Honestly, it’s thoughts and prayers when children are dying in schools–a spiritual solution to an ethical problem of gun reform. Instead, thoughts and prayers make sure folks feel righteous and good, and yet, continue to actually do nothing, unwilling to change for the good of those who are most vulnerable.

It’s 385 anti-LGBT laws introduced across the country, almost half focused on the transgender community, a community for whom 80% have seriously considered suicide and 40% have attempted. I’m not minimizing the horrors we have seen around the world throughout history that have been called genocide, but this is the definition of genocide from the US Holocaust Memorial Museum. Killing members of the group

  1. Causing serious bodily or mental harm to members of the group
  2. Deliberately inflicting on the group conditions of life calculated to bring about its physical destruction in whole or in part
  3. Imposing measures intended to prevent births within the group
  4. Forcibly transferring children of the group to another group

So, when a government is refusing healthcare, making it impossible to function as your whole self, threatening to take children from their parents, and creating an environment where they are seen as less than human and unworthy of life… in the name of Jesus. Spiritual solutions to the ethical problem that we’ve created or turned a blind eye to.

It is making housing unaffordable so that “those people” don’t live here. It’s the lack of access to health care and mental health resources, as if some people are less worthy of the care. It’s prison reform so people and communities can be restored. It’s 100 things.

This is why it matters that the entry into Jerusalem wasn’t triumphant but humble. It wasn’t a military parade, it didn’t force itself on the citizens or onto the throne of the empire of the world. It didn’t seek power as the world sees power.

No, Christ rode into the city on a donkey, surrounded by whoever happened to be nearby. No one carried or waved weapons. No one marched into battle. Christ rode into the city humbly, went to the temple, and there refused to let it be a place that was exclusive. Christ was making clear that the temple was to be a house of prayer for all people, not a place to make folks, us, feel better for the harm caused. Jesus made this part of the temple the Kingdom of God, radically inclusive, a place of healing and rest, where generations come together and the voices of children are celebrated.

And this is the Kingdom that we are to be building inside and outside the walls of the church. Where all are made in the image of God and we don’t get to define that for someone else! Where all are welcome. Where we change to welcome someone new or someone different, we make space.
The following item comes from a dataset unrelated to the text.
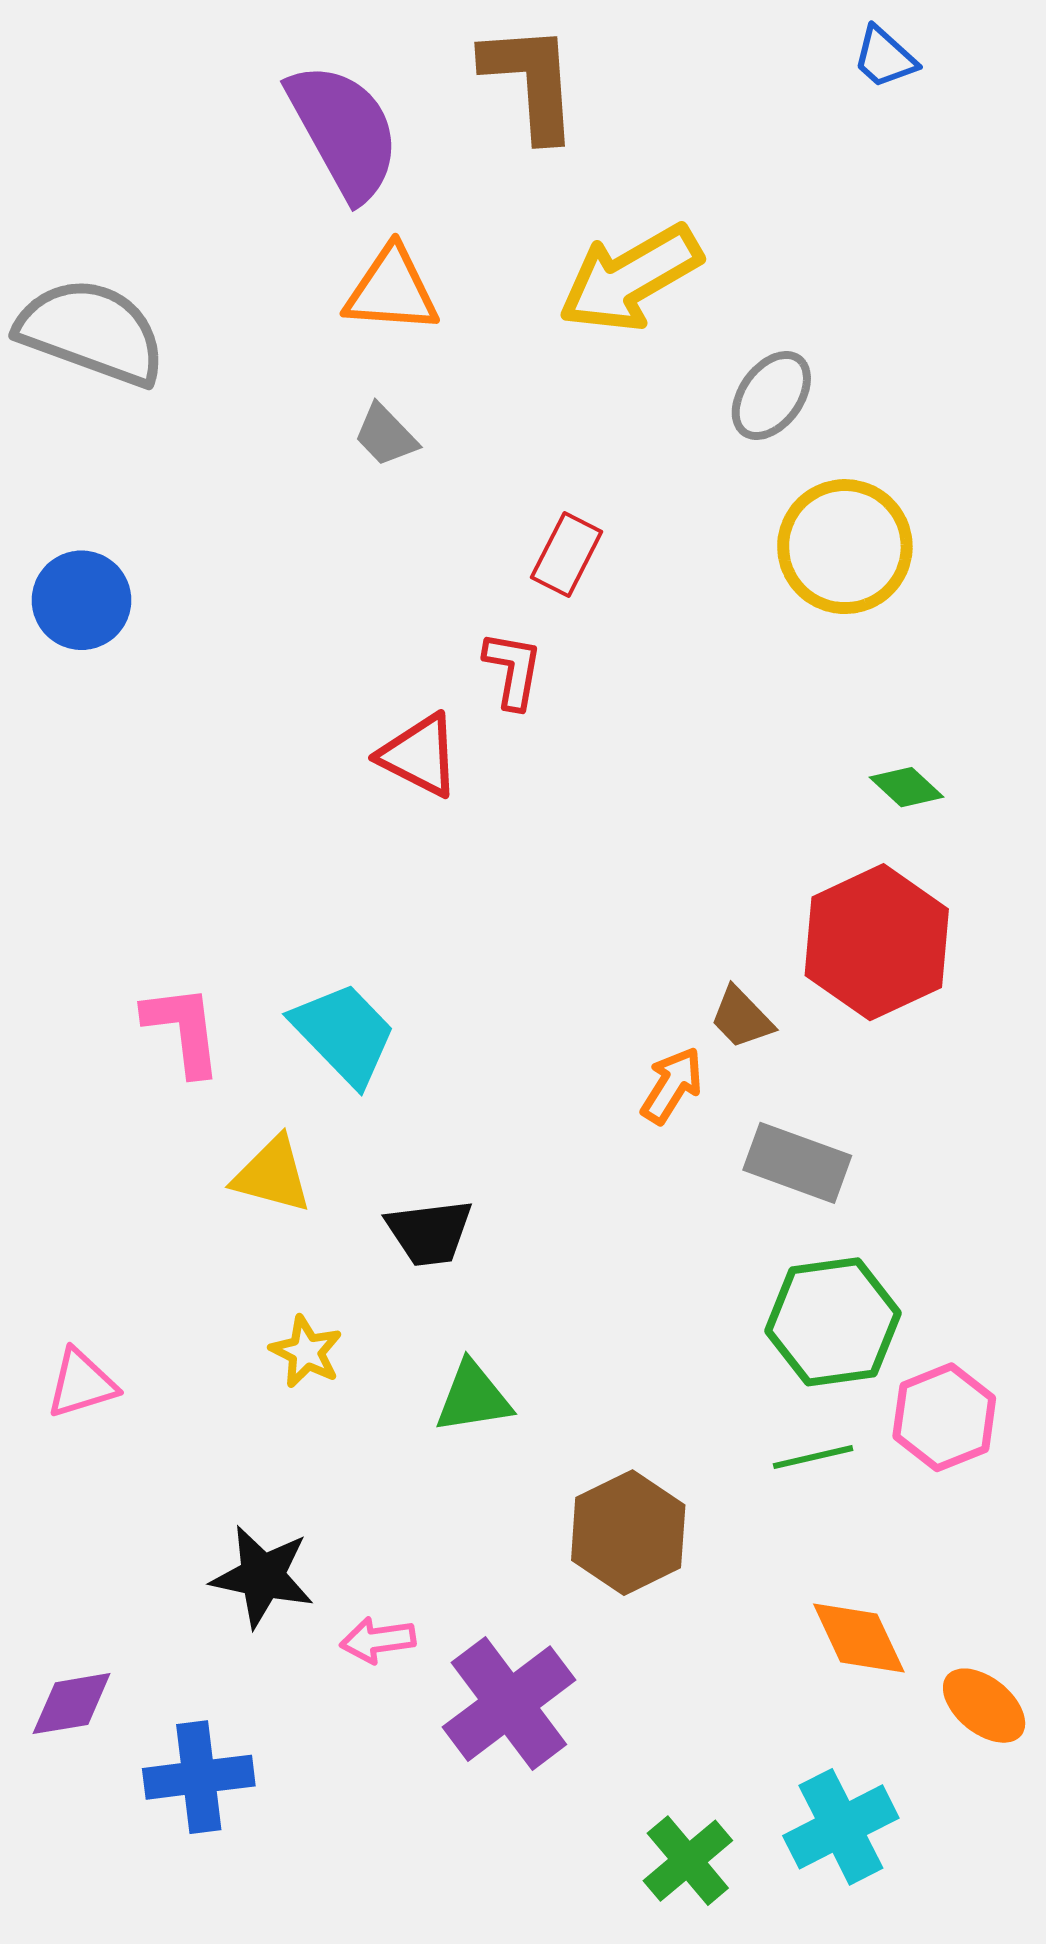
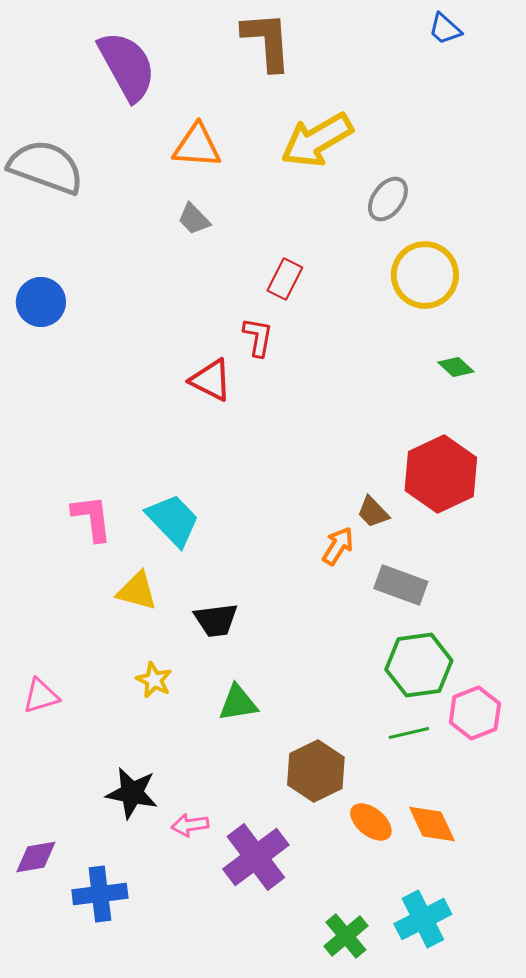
purple semicircle: (344, 131) -> (127, 66), moved
green diamond: (907, 787) -> (456, 367), moved
orange ellipse: (984, 1706) -> (371, 822), moved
And it should change our lives. It should shape how we live in the world, how we give generously of our time and efforts, how we greet and care for each other, how we vote, how we participate in our communities, how we write letters and call our leaders, how we join with other faith communities to make small changes that build to a whole.

And here’s how to tell, if it is keeping folks outside, marginalized, if it is leaving out the vulnerable: if they cannot get their needs met and their voices are being silenced–that is the Empires of the world–whether it is in city hall, school board, Senate, or a church–if it is of the empire, there are tables we are called to turn. If it welcomes the stranger, brings in and lifts up the vulnerable, and embraces all of what makes us human–it is of the kingdom of God and that needs to be nurtured. And that is in the humble acts of showing up when there is injustice, being a voice for those who are voiceless until they can be heard, it is being willing to be uncomfortable in our privilege that we already have a place to belong here for those who have no where or no one. It is living the beloved community, the truth of interconnectedness that we name at the table. It isn’t always glamorous, we won’t get parades.

Sometimes our wide welcome will get us bad Google reviews. But the work of welcoming and making space is kingdom work.

That is what changes communities and lives. That is what shakes the earth! And that is worth changing our lives for and living in.